++++ SUPPLIED PASSAGE
Officers Michael Brewer and Andre Vargas were fired in late June for an arrest they made in November 2019, while officers Thomas Villarreal and Carlos Castro were fired in early July for an incident on Jan. 16, according to records obtained by KSAT through open information laws.

McManus said the officers’ actions in the two unrelated incidents were “indefensible.”

“Excessive use of force will not be tolerated within this department. The actions that these four officers showed on two separate incidents are indefensible and do not align with our use of force policy, de-escalation tactics, and our guiding principles,” McManus said. “SAPD will continue to hold its officers to the highest standard of conduct and impose discipline when warranted in order to maintain the trust and confidence of our community. I have asked the FBI to conduct an independent review of these two incidents and we are fully cooperating and providing all the information that we have to them.”

At least two of the officers have appealed the indefinite suspension, records showed.

Meanwhile, FBI officials said they’re ready to investigate any potential violations they find.

“We are aware of the two separate incidents, occurring in November of 2019 and January 2020, which resulted in the suspension of four officers with San Antonio Police Department,” said Special Agent Michelle Lee, Public Information Officer for the San Antonio branch of the FBI. “We are in regular contact with local authorities. If in the course of the local investigations, information comes to light of potential federal violations, the FBI is prepared to investigate.”

Records: Officer placed knee on handcuffed suspect’s neck

On Nov. 26, 2019, police were called about a disturbance in a parking lot near Commercial Avenue and Grosvenor Boulevard.

A witness told police she saw Matthew Anthony Garza, 29, argue with a woman over their child, according to preliminary information provided by the police department. The department declined to release the official police report because it involved a minor, officials said.
++++++++
++++ SUPPLIED DATA
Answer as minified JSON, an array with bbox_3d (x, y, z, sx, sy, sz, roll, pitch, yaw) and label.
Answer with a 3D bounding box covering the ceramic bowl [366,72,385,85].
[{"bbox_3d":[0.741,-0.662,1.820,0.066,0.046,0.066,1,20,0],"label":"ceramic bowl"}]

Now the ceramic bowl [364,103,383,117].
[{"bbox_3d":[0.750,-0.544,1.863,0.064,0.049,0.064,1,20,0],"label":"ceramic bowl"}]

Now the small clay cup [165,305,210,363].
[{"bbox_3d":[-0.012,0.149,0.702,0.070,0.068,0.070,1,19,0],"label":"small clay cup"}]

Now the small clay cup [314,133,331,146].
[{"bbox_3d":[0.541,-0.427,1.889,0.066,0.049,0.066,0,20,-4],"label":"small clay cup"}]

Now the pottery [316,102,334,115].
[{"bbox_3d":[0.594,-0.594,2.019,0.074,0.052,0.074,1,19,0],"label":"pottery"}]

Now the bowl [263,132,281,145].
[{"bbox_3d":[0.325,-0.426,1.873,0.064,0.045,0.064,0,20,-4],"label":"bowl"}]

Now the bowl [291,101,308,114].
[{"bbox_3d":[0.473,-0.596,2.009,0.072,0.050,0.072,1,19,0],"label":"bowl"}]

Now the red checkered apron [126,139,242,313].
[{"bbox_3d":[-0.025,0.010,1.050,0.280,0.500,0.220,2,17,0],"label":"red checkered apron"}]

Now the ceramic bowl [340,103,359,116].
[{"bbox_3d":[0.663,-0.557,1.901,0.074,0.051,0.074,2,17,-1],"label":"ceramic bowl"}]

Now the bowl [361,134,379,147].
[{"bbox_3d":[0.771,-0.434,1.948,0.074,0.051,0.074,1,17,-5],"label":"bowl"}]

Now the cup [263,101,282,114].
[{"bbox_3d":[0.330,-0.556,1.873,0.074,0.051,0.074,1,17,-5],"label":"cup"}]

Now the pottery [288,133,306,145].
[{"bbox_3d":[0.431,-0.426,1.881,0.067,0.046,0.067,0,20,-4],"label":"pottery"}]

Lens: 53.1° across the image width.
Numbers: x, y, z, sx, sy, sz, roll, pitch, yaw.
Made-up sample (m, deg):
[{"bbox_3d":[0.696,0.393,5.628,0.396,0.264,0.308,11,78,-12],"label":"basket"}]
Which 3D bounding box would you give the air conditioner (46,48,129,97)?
++++++++
++++ SUPPLIED DATA
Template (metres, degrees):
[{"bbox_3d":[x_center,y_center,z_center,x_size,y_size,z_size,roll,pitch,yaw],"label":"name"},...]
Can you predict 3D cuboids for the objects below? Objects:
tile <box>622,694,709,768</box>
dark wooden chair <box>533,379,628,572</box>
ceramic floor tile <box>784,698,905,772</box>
++++++++
**EXERCISE:**
Resume the report on the four fired San Antonio police officers, picking up right after its final sentence. The listing plays no part in what is asked here.

**TASK OUTPUT:**
The woman told police Garza followed her and the child when she tried walking away from him. She described Garza as someone who “gets mad easily,” according to preliminary information. The woman and child were able to get into a witness’ car and waited in the car until police arrived.

As Brewer and Vargas made the scene, they said Garza was in his car and “started to accelerate,” leading officers to believe he was going to leave the scene.

One of the officers blocked Garza with his car and drew his firearm, ordering Garza out of the vehicle and onto the ground, according to the preliminary information. The officers said Garza approached them with his hands raised “and did not comply with orders.”

When Vargas ordered Garza to place his hands behind his back he “released the taser trigger,” according to the police department.

In his firing document, investigators said Vargas’ use of the taser “far exceeded the reasonable force necessary to accomplish the arrest.”

Garza told police he “needed to catch his breath” after the taser was deployed on him and he was taken into custody. Police said while officers searched him, Garza “continued to act aggressively and began yelling again,” according to the preliminary information.

“To prevent (Garza) from kicking or resisting, (Garza) was pushed up against the patrol car” so officers could search the car, police said. The officers found a substance they believed to be marijuana, along with a marijuana grinder and a smoking pipe.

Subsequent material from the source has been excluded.